If you have created a concatenated FASTA file as in the main tutorial (using SemiBin2 concatenate_fasta
), you can use your favorite pipeline to map the reads.
For completeness, we demonstrate here how to do it with NGLess.
The script is provided (map-to-concatenated.ngl
), so you can just use it.
- Install
NGLess
:
conda install -c conda-forge -c bioconda ngless
- Run it 5 times
We need to run it once per sample:
for i in $(seq 5) ; do
ngless map-to-concatenated.ngl
done
The map-to-concatenated.ngl script should be self-explanatory:
ngless "1.5"
import "parallel" version "1.1"
import "samtools" version "1.0"
FAFILE = "multi_output/concatenated.fa.gz"

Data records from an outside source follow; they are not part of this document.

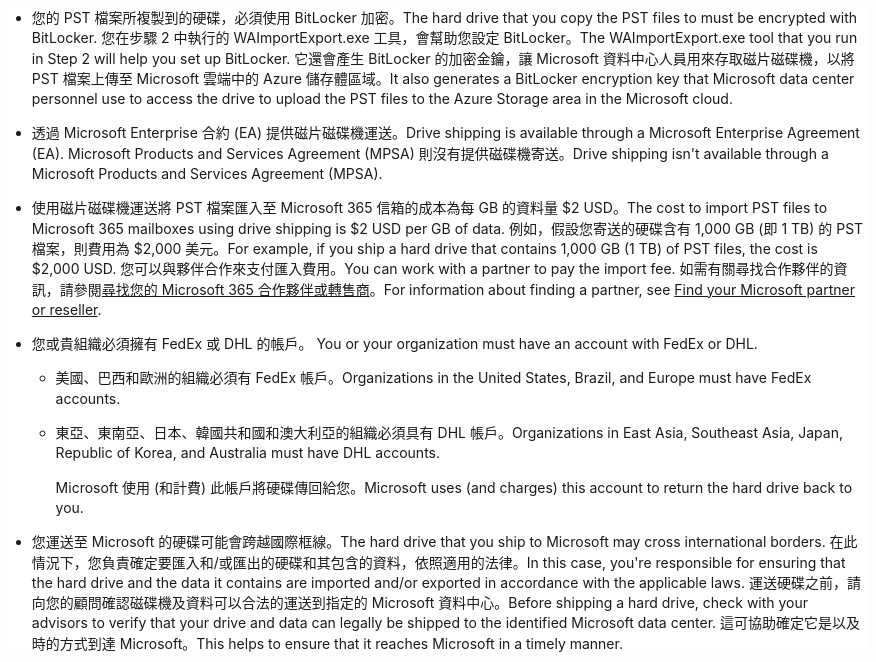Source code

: - <span data-ttu-id="f6cc2-146">您的 PST 檔案所複製到的硬碟，必須使用 BitLocker 加密。</span><span class="sxs-lookup"><span data-stu-id="f6cc2-146">The hard drive that you copy the PST files to must be encrypted with BitLocker.</span></span> <span data-ttu-id="f6cc2-147">您在步驟 2 中執行的 WAImportExport.exe 工具，會幫助您設定 BitLocker。</span><span class="sxs-lookup"><span data-stu-id="f6cc2-147">The WAImportExport.exe tool that you run in Step 2 will help you set up BitLocker.</span></span> <span data-ttu-id="f6cc2-148">它還會產生 BitLocker 的加密金鑰，讓 Microsoft 資料中心人員用來存取磁片磁碟機，以將 PST 檔案上傳至 Microsoft 雲端中的 Azure 儲存體區域。</span><span class="sxs-lookup"><span data-stu-id="f6cc2-148">It also generates a BitLocker encryption key that Microsoft data center personnel use to access the drive to upload the PST files to the Azure Storage area in the Microsoft cloud.</span></span>
    
- <span data-ttu-id="f6cc2-149">透過 Microsoft Enterprise 合約 (EA) 提供磁片磁碟機運送。</span><span class="sxs-lookup"><span data-stu-id="f6cc2-149">Drive shipping is available through a Microsoft Enterprise Agreement (EA).</span></span> <span data-ttu-id="f6cc2-150">Microsoft Products and Services Agreement (MPSA) 則沒有提供磁碟機寄送。</span><span class="sxs-lookup"><span data-stu-id="f6cc2-150">Drive shipping isn't available through a Microsoft Products and Services Agreement (MPSA).</span></span>
    
- <span data-ttu-id="f6cc2-151">使用磁片磁碟機運送將 PST 檔案匯入至 Microsoft 365 信箱的成本為每 GB 的資料量 $2 USD。</span><span class="sxs-lookup"><span data-stu-id="f6cc2-151">The cost to import PST files to Microsoft 365 mailboxes using drive shipping is $2 USD per GB of data.</span></span> <span data-ttu-id="f6cc2-152">例如，假設您寄送的硬碟含有 1,000 GB (即 1 TB) 的 PST 檔案，則費用為 $2,000 美元。</span><span class="sxs-lookup"><span data-stu-id="f6cc2-152">For example, if you ship a hard drive that contains 1,000 GB (1 TB) of PST files, the cost is $2,000 USD.</span></span> <span data-ttu-id="f6cc2-153">您可以與夥伴合作來支付匯入費用。</span><span class="sxs-lookup"><span data-stu-id="f6cc2-153">You can work with a partner to pay the import fee.</span></span> <span data-ttu-id="f6cc2-154">如需有關尋找合作夥伴的資訊，請參閱[尋找您的 Microsoft 365 合作夥伴或轉售商](../admin/manage/find-your-partner-or-reseller.md)。</span><span class="sxs-lookup"><span data-stu-id="f6cc2-154">For information about finding a partner, see [Find your Microsoft partner or reseller](../admin/manage/find-your-partner-or-reseller.md).</span></span>
    
- <span data-ttu-id="f6cc2-155">您或貴組織必須擁有 FedEx 或 DHL 的帳戶。 </span><span class="sxs-lookup"><span data-stu-id="f6cc2-155">You or your organization must have an account with FedEx or DHL.</span></span>
    
  - <span data-ttu-id="f6cc2-156">美國、巴西和歐洲的組織必須有 FedEx 帳戶。</span><span class="sxs-lookup"><span data-stu-id="f6cc2-156">Organizations in the United States, Brazil, and Europe must have FedEx accounts.</span></span>
    
  - <span data-ttu-id="f6cc2-157">東亞、東南亞、日本、韓國共和國和澳大利亞的組織必須具有 DHL 帳戶。</span><span class="sxs-lookup"><span data-stu-id="f6cc2-157">Organizations in East Asia, Southeast Asia, Japan, Republic of Korea, and Australia must have DHL accounts.</span></span>
    
    <span data-ttu-id="f6cc2-158">Microsoft 使用 (和計費) 此帳戶將硬碟傳回給您。</span><span class="sxs-lookup"><span data-stu-id="f6cc2-158">Microsoft uses (and charges) this account to return the hard drive back to you.</span></span>
    
- <span data-ttu-id="f6cc2-159">您運送至 Microsoft 的硬碟可能會跨越國際框線。</span><span class="sxs-lookup"><span data-stu-id="f6cc2-159">The hard drive that you ship to Microsoft may cross international borders.</span></span> <span data-ttu-id="f6cc2-160">在此情況下，您負責確定要匯入和/或匯出的硬碟和其包含的資料，依照適用的法律。</span><span class="sxs-lookup"><span data-stu-id="f6cc2-160">In this case, you're responsible for ensuring that the hard drive and the data it contains are imported and/or exported in accordance with the applicable laws.</span></span> <span data-ttu-id="f6cc2-161">運送硬碟之前，請向您的顧問確認磁碟機及資料可以合法的運送到指定的 Microsoft 資料中心。</span><span class="sxs-lookup"><span data-stu-id="f6cc2-161">Before shipping a hard drive, check with your advisors to verify that your drive and data can legally be shipped to the identified Microsoft data center.</span></span> <span data-ttu-id="f6cc2-162">這可協助確定它是以及時的方式到達 Microsoft。</span><span class="sxs-lookup"><span data-stu-id="f6cc2-162">This helps to ensure that it reaches Microsoft in a timely manner.</span></span>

SAMPLES = ["S1", "S2", "S3", "S4", "S5"]
sample = run_for_all(SAMPLES)
input = fastq("multi_sample_binning" </> sample + ".fq.gz")
input = preprocess(input) using |read|:
read = substrim(read, min_quality=25)
mapped = map(input, fafile=FAFILE)
sorted_mapped = samtools_sort(mapped)
write(sorted_mapped, ofile="multi_output/mapped_" + sample + ".sorted.bam")